Four years later, Nicole was stunned to discover she was once again pregnant. This time, however, her disease went into full remission. She didn’t experience a single flare the entire pregnancy, and in 2008, she gave birth to a boy.

“My son is my miracle,” she says. “There is profound joy in being a mother, especially after going through the grief of losing a child. Being his mom has allowed me to find myself in so many ways, and gave me strength to come out of the shadows of my darkness.”

After simply existing for so long in survival mode, she says, “I promised myself that from that day forward, I would do whatever I could to be there for my son.”

And she has, despite the challenges that life kept throwing her way. “Crohn’s is a beast,” she says. “I can wake up at 8 in the morning and feel perfectly fine, and by noon, feel like I was hit by an 18-wheeler truck.”

For a long time, she managed her symptoms with a low-fiber diet, biologics, compression garments, ointments, anti-inflammatories, antispasmodics, and other pain medications.

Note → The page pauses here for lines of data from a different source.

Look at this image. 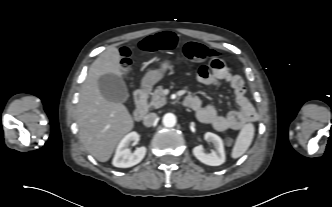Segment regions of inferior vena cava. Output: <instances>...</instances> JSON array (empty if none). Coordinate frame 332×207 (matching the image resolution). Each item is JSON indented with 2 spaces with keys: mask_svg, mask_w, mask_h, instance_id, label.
<instances>
[{
  "mask_svg": "<svg viewBox=\"0 0 332 207\" xmlns=\"http://www.w3.org/2000/svg\"><path fill=\"white\" fill-rule=\"evenodd\" d=\"M157 119V114L156 113H149L145 116L143 124L147 127L152 126Z\"/></svg>",
  "mask_w": 332,
  "mask_h": 207,
  "instance_id": "inferior-vena-cava-1",
  "label": "inferior vena cava"
}]
</instances>
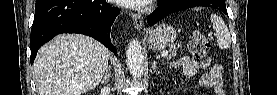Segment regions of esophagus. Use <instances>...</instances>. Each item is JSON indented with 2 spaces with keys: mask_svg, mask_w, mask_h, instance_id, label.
Wrapping results in <instances>:
<instances>
[{
  "mask_svg": "<svg viewBox=\"0 0 277 95\" xmlns=\"http://www.w3.org/2000/svg\"><path fill=\"white\" fill-rule=\"evenodd\" d=\"M132 18H133L134 28L136 30H140L143 27V24H144L143 18L139 14H136V13L132 14Z\"/></svg>",
  "mask_w": 277,
  "mask_h": 95,
  "instance_id": "1",
  "label": "esophagus"
}]
</instances>
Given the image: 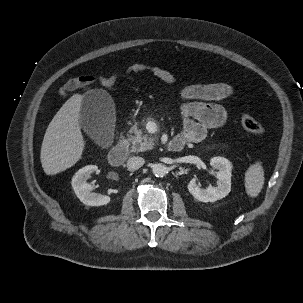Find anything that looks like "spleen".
<instances>
[{
    "mask_svg": "<svg viewBox=\"0 0 303 303\" xmlns=\"http://www.w3.org/2000/svg\"><path fill=\"white\" fill-rule=\"evenodd\" d=\"M264 170L260 162L251 165L245 172V188L250 197H256L264 185Z\"/></svg>",
    "mask_w": 303,
    "mask_h": 303,
    "instance_id": "3e777b00",
    "label": "spleen"
}]
</instances>
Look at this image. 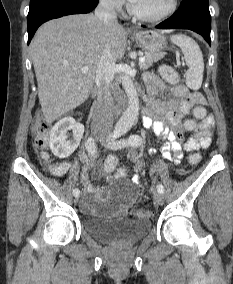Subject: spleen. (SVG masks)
Masks as SVG:
<instances>
[{
	"label": "spleen",
	"mask_w": 233,
	"mask_h": 284,
	"mask_svg": "<svg viewBox=\"0 0 233 284\" xmlns=\"http://www.w3.org/2000/svg\"><path fill=\"white\" fill-rule=\"evenodd\" d=\"M171 41L180 47L188 66L186 85L193 90L200 89L203 81V55L198 44L186 35L171 36Z\"/></svg>",
	"instance_id": "obj_1"
}]
</instances>
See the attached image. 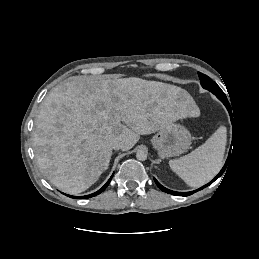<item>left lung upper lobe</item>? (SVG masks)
<instances>
[{
    "label": "left lung upper lobe",
    "mask_w": 259,
    "mask_h": 259,
    "mask_svg": "<svg viewBox=\"0 0 259 259\" xmlns=\"http://www.w3.org/2000/svg\"><path fill=\"white\" fill-rule=\"evenodd\" d=\"M200 83L203 88L211 91L213 94H223L221 88L207 75L198 72Z\"/></svg>",
    "instance_id": "5c2ea615"
}]
</instances>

Then, around 2015, Nicole suddenly began to have trouble going to the bathroom. She remembers being curled up in the fetal position on the bathroom floor from the pain.

Her surgeon said that in order to save her life, she needed emergency ostomy surgery the next day. The procedure created an opening, or stoma, in her abdomen for bodily waste to exit into a bag.

Post-surgery, Nicole took a selfie with her ostomy bag and posted it to social media. “The things that happen in our lives, that try to destroy us, don’t have to define us,” she says. “I am way more than my bag.”

The motivation to share came from a group called The Osto Beauties, a former group of fellow Maryland women living with ostomy bags and raising awareness. “After reading their stories, I wasn’t ashamed anymore,” Nicole says.

“Having an ostomy has its challenges,” she adds. “But it gives me the freedom of being able to enjoy life more and to continue to thrive in my journey.”

PAYING IT FORWARD

Initially, Nicole didn’t know how to navigate life after her diagnosis, and didn’t advocate for herself enough, including when she had her miscarriage. “But thankfully,” she says, “God had other plans.”

Now the mother of a teen who is almost as old as she was when she was first diagnosed, Nicole works hard to make sure others find their voices, too. She finds support in her faith and family, but also through support groups and other spaces for people in situations similar to her own. Sharing their stories is vital, she says.

“A lot of Black and brown people don’t feel seen and heard,” she says. “As a community, we need to move that needle. The challenges of health disparities are not something we can change overnight, but if we all do our part to help be a solution to the problem instead of debating the reality of what patients have endured, then we can start to make a change together toward building a stronger health care system.”